ACTIVITY =
Could you give the records below again exactly, without the pictures?

### DATA SHOWN

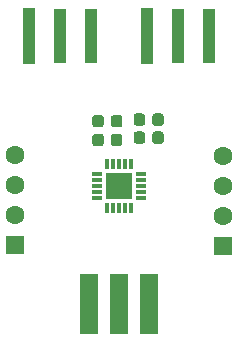
<source format=gbr>
%TF.GenerationSoftware,KiCad,Pcbnew,(5.1.6-rc1-6-g4e217d402)-1*%
%TF.CreationDate,2020-05-13T11:44:56-04:00*%
%TF.ProjectId,RF_Switch,52465f53-7769-4746-9368-2e6b69636164,rev?*%
%TF.SameCoordinates,Original*%
%TF.FileFunction,Soldermask,Top*%
%TF.FilePolarity,Negative*%
%FSLAX46Y46*%
G04 Gerber Fmt 4.6, Leading zero omitted, Abs format (unit mm)*
G04 Created by KiCad (PCBNEW (5.1.6-rc1-6-g4e217d402)-1) date 2020-05-13 11:44:56*
%MOMM*%
%LPD*%
G01*
G04 APERTURE LIST*
%ADD10R,1.600000X5.180000*%
%ADD11R,1.620000X5.180000*%
%ADD12R,1.100000X4.660000*%
%ADD13R,1.100000X4.750000*%
%ADD14R,1.600000X1.600000*%
%ADD15C,1.600000*%
%ADD16R,2.160000X2.160000*%
%ADD17R,0.350000X0.910000*%
%ADD18R,0.910000X0.350000*%
G04 APERTURE END LIST*
%TO.C,C2*%
G36*
G01*
X164312500Y-69781250D02*
X164312500Y-69218750D01*
G75*
G02*
X164556250Y-68975000I243750J0D01*
G01*
X165043750Y-68975000D01*
G75*
G02*
X165287500Y-69218750I0J-243750D01*
G01*
X165287500Y-69781250D01*
G75*
G02*
X165043750Y-70025000I-243750J0D01*
G01*
X164556250Y-70025000D01*
G75*
G02*
X164312500Y-69781250I0J243750D01*
G01*
G37*
G36*
G01*
X162737500Y-69781250D02*
X162737500Y-69218750D01*
G75*
G02*
X162981250Y-68975000I243750J0D01*
G01*
X163468750Y-68975000D01*
G75*
G02*
X163712500Y-69218750I0J-243750D01*
G01*
X163712500Y-69781250D01*
G75*
G02*
X163468750Y-70025000I-243750J0D01*
G01*
X162981250Y-70025000D01*
G75*
G02*
X162737500Y-69781250I0J243750D01*
G01*
G37*
%TD*%
D10*
%TO.C,J3*%
X162460000Y-85000000D03*
X167540000Y-85000000D03*
D11*
X165000000Y-85000000D03*
%TD*%
D12*
%TO.C,J4*%
X172620000Y-62300000D03*
D13*
X167380000Y-62300000D03*
D12*
X170000000Y-62300000D03*
%TD*%
%TO.C,J1*%
X162620000Y-62300000D03*
D13*
X157380000Y-62300000D03*
D12*
X160000000Y-62300000D03*
%TD*%
%TO.C,R2*%
G36*
G01*
X167212500Y-70618750D02*
X167212500Y-71181250D01*
G75*
G02*
X166968750Y-71425000I-243750J0D01*
G01*
X166481250Y-71425000D01*
G75*
G02*
X166237500Y-71181250I0J243750D01*
G01*
X166237500Y-70618750D01*
G75*
G02*
X166481250Y-70375000I243750J0D01*
G01*
X166968750Y-70375000D01*
G75*
G02*
X167212500Y-70618750I0J-243750D01*
G01*
G37*
G36*
G01*
X168787500Y-70618750D02*
X168787500Y-71181250D01*
G75*
G02*
X168543750Y-71425000I-243750J0D01*
G01*
X168056250Y-71425000D01*
G75*
G02*
X167812500Y-71181250I0J243750D01*
G01*
X167812500Y-70618750D01*
G75*
G02*
X168056250Y-70375000I243750J0D01*
G01*
X168543750Y-70375000D01*
G75*
G02*
X168787500Y-70618750I0J-243750D01*
G01*
G37*
%TD*%
%TO.C,R1*%
G36*
G01*
X167210000Y-69088750D02*
X167210000Y-69651250D01*
G75*
G02*
X166966250Y-69895000I-243750J0D01*
G01*
X166478750Y-69895000D01*
G75*
G02*
X166235000Y-69651250I0J243750D01*
G01*
X166235000Y-69088750D01*
G75*
G02*
X166478750Y-68845000I243750J0D01*
G01*
X166966250Y-68845000D01*
G75*
G02*
X167210000Y-69088750I0J-243750D01*
G01*
G37*
G36*
G01*
X168785000Y-69088750D02*
X168785000Y-69651250D01*
G75*
G02*
X168541250Y-69895000I-243750J0D01*
G01*
X168053750Y-69895000D01*
G75*
G02*
X167810000Y-69651250I0J243750D01*
G01*
X167810000Y-69088750D01*
G75*
G02*
X168053750Y-68845000I243750J0D01*
G01*
X168541250Y-68845000D01*
G75*
G02*
X168785000Y-69088750I0J-243750D01*
G01*
G37*
%TD*%
D14*
%TO.C,J5*%
X173800000Y-80080000D03*
D15*
X173800000Y-77540000D03*
X173800000Y-75000000D03*
X173800000Y-72460000D03*
%TD*%
%TO.C,C1*%
G36*
G01*
X164312500Y-71381250D02*
X164312500Y-70818750D01*
G75*
G02*
X164556250Y-70575000I243750J0D01*
G01*
X165043750Y-70575000D01*
G75*
G02*
X165287500Y-70818750I0J-243750D01*
G01*
X165287500Y-71381250D01*
G75*
G02*
X165043750Y-71625000I-243750J0D01*
G01*
X164556250Y-71625000D01*
G75*
G02*
X164312500Y-71381250I0J243750D01*
G01*
G37*
G36*
G01*
X162737500Y-71381250D02*
X162737500Y-70818750D01*
G75*
G02*
X162981250Y-70575000I243750J0D01*
G01*
X163468750Y-70575000D01*
G75*
G02*
X163712500Y-70818750I0J-243750D01*
G01*
X163712500Y-71381250D01*
G75*
G02*
X163468750Y-71625000I-243750J0D01*
G01*
X162981250Y-71625000D01*
G75*
G02*
X162737500Y-71381250I0J243750D01*
G01*
G37*
%TD*%
D16*
%TO.C,U1*%
X165000000Y-75000000D03*
D17*
X164000000Y-76845000D03*
X164500000Y-76845000D03*
X165000000Y-76845000D03*
X165500000Y-76845000D03*
X166000000Y-76845000D03*
X166000000Y-73155000D03*
X165500000Y-73155000D03*
X165000000Y-73155000D03*
X164500000Y-73155000D03*
X164000000Y-73155000D03*
D18*
X166845000Y-76000000D03*
X166845000Y-75500000D03*
X166845000Y-75000000D03*
X166845000Y-74500000D03*
X166845000Y-74000000D03*
X163155000Y-76000000D03*
X163155000Y-75500000D03*
X163155000Y-75000000D03*
X163155000Y-74500000D03*
X163155000Y-74000000D03*
%TD*%
D14*
%TO.C,J2*%
X156200000Y-80000000D03*
D15*
X156200000Y-77460000D03*
X156200000Y-74920000D03*
X156200000Y-72380000D03*
%TD*%
M02*

</source>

######

RESULT BELOW =
<source format=gbr>
%TF.GenerationSoftware,KiCad,Pcbnew,(5.1.6-rc1-6-g4e217d402)-1*%
%TF.CreationDate,2020-05-13T11:44:56-04:00*%
%TF.ProjectId,RF_Switch,52465f53-7769-4746-9368-2e6b69636164,rev?*%
%TF.SameCoordinates,Original*%
%TF.FileFunction,Soldermask,Top*%
%TF.FilePolarity,Negative*%
%FSLAX46Y46*%
G04 Gerber Fmt 4.6, Leading zero omitted, Abs format (unit mm)*
G04 Created by KiCad (PCBNEW (5.1.6-rc1-6-g4e217d402)-1) date 2020-05-13 11:44:56*
%MOMM*%
%LPD*%
G01*
G04 APERTURE LIST*
%ADD10R,1.600000X5.180000*%
%ADD11R,1.620000X5.180000*%
%ADD12R,1.100000X4.660000*%
%ADD13R,1.100000X4.750000*%
%ADD14R,1.600000X1.600000*%
%ADD15C,1.600000*%
%ADD16R,2.160000X2.160000*%
%ADD17R,0.350000X0.910000*%
%ADD18R,0.910000X0.350000*%
G04 APERTURE END LIST*
%TO.C,C2*%
G36*
G01*
X164312500Y-69781250D02*
X164312500Y-69218750D01*
G75*
G02*
X164556250Y-68975000I243750J0D01*
G01*
X165043750Y-68975000D01*
G75*
G02*
X165287500Y-69218750I0J-243750D01*
G01*
X165287500Y-69781250D01*
G75*
G02*
X165043750Y-70025000I-243750J0D01*
G01*
X164556250Y-70025000D01*
G75*
G02*
X164312500Y-69781250I0J243750D01*
G01*
G37*
G36*
G01*
X162737500Y-69781250D02*
X162737500Y-69218750D01*
G75*
G02*
X162981250Y-68975000I243750J0D01*
G01*
X163468750Y-68975000D01*
G75*
G02*
X163712500Y-69218750I0J-243750D01*
G01*
X163712500Y-69781250D01*
G75*
G02*
X163468750Y-70025000I-243750J0D01*
G01*
X162981250Y-70025000D01*
G75*
G02*
X162737500Y-69781250I0J243750D01*
G01*
G37*
%TD*%
D10*
%TO.C,J3*%
X162460000Y-85000000D03*
X167540000Y-85000000D03*
D11*
X165000000Y-85000000D03*
%TD*%
D12*
%TO.C,J4*%
X172620000Y-62300000D03*
D13*
X167380000Y-62300000D03*
D12*
X170000000Y-62300000D03*
%TD*%
%TO.C,J1*%
X162620000Y-62300000D03*
D13*
X157380000Y-62300000D03*
D12*
X160000000Y-62300000D03*
%TD*%
%TO.C,R2*%
G36*
G01*
X167212500Y-70618750D02*
X167212500Y-71181250D01*
G75*
G02*
X166968750Y-71425000I-243750J0D01*
G01*
X166481250Y-71425000D01*
G75*
G02*
X166237500Y-71181250I0J243750D01*
G01*
X166237500Y-70618750D01*
G75*
G02*
X166481250Y-70375000I243750J0D01*
G01*
X166968750Y-70375000D01*
G75*
G02*
X167212500Y-70618750I0J-243750D01*
G01*
G37*
G36*
G01*
X168787500Y-70618750D02*
X168787500Y-71181250D01*
G75*
G02*
X168543750Y-71425000I-243750J0D01*
G01*
X168056250Y-71425000D01*
G75*
G02*
X167812500Y-71181250I0J243750D01*
G01*
X167812500Y-70618750D01*
G75*
G02*
X168056250Y-70375000I243750J0D01*
G01*
X168543750Y-70375000D01*
G75*
G02*
X168787500Y-70618750I0J-243750D01*
G01*
G37*
%TD*%
%TO.C,R1*%
G36*
G01*
X167210000Y-69088750D02*
X167210000Y-69651250D01*
G75*
G02*
X166966250Y-69895000I-243750J0D01*
G01*
X166478750Y-69895000D01*
G75*
G02*
X166235000Y-69651250I0J243750D01*
G01*
X166235000Y-69088750D01*
G75*
G02*
X166478750Y-68845000I243750J0D01*
G01*
X166966250Y-68845000D01*
G75*
G02*
X167210000Y-69088750I0J-243750D01*
G01*
G37*
G36*
G01*
X168785000Y-69088750D02*
X168785000Y-69651250D01*
G75*
G02*
X168541250Y-69895000I-243750J0D01*
G01*
X168053750Y-69895000D01*
G75*
G02*
X167810000Y-69651250I0J243750D01*
G01*
X167810000Y-69088750D01*
G75*
G02*
X168053750Y-68845000I243750J0D01*
G01*
X168541250Y-68845000D01*
G75*
G02*
X168785000Y-69088750I0J-243750D01*
G01*
G37*
%TD*%
D14*
%TO.C,J5*%
X173800000Y-80080000D03*
D15*
X173800000Y-77540000D03*
X173800000Y-75000000D03*
X173800000Y-72460000D03*
%TD*%
%TO.C,C1*%
G36*
G01*
X164312500Y-71381250D02*
X164312500Y-70818750D01*
G75*
G02*
X164556250Y-70575000I243750J0D01*
G01*
X165043750Y-70575000D01*
G75*
G02*
X165287500Y-70818750I0J-243750D01*
G01*
X165287500Y-71381250D01*
G75*
G02*
X165043750Y-71625000I-243750J0D01*
G01*
X164556250Y-71625000D01*
G75*
G02*
X164312500Y-71381250I0J243750D01*
G01*
G37*
G36*
G01*
X162737500Y-71381250D02*
X162737500Y-70818750D01*
G75*
G02*
X162981250Y-70575000I243750J0D01*
G01*
X163468750Y-70575000D01*
G75*
G02*
X163712500Y-70818750I0J-243750D01*
G01*
X163712500Y-71381250D01*
G75*
G02*
X163468750Y-71625000I-243750J0D01*
G01*
X162981250Y-71625000D01*
G75*
G02*
X162737500Y-71381250I0J243750D01*
G01*
G37*
%TD*%
D16*
%TO.C,U1*%
X165000000Y-75000000D03*
D17*
X164000000Y-76845000D03*
X164500000Y-76845000D03*
X165000000Y-76845000D03*
X165500000Y-76845000D03*
X166000000Y-76845000D03*
X166000000Y-73155000D03*
X165500000Y-73155000D03*
X165000000Y-73155000D03*
X164500000Y-73155000D03*
X164000000Y-73155000D03*
D18*
X166845000Y-76000000D03*
X166845000Y-75500000D03*
X166845000Y-75000000D03*
X166845000Y-74500000D03*
X166845000Y-74000000D03*
X163155000Y-76000000D03*
X163155000Y-75500000D03*
X163155000Y-75000000D03*
X163155000Y-74500000D03*
X163155000Y-74000000D03*
%TD*%
D14*
%TO.C,J2*%
X156200000Y-80000000D03*
D15*
X156200000Y-77460000D03*
X156200000Y-74920000D03*
X156200000Y-72380000D03*
%TD*%
M02*

</source>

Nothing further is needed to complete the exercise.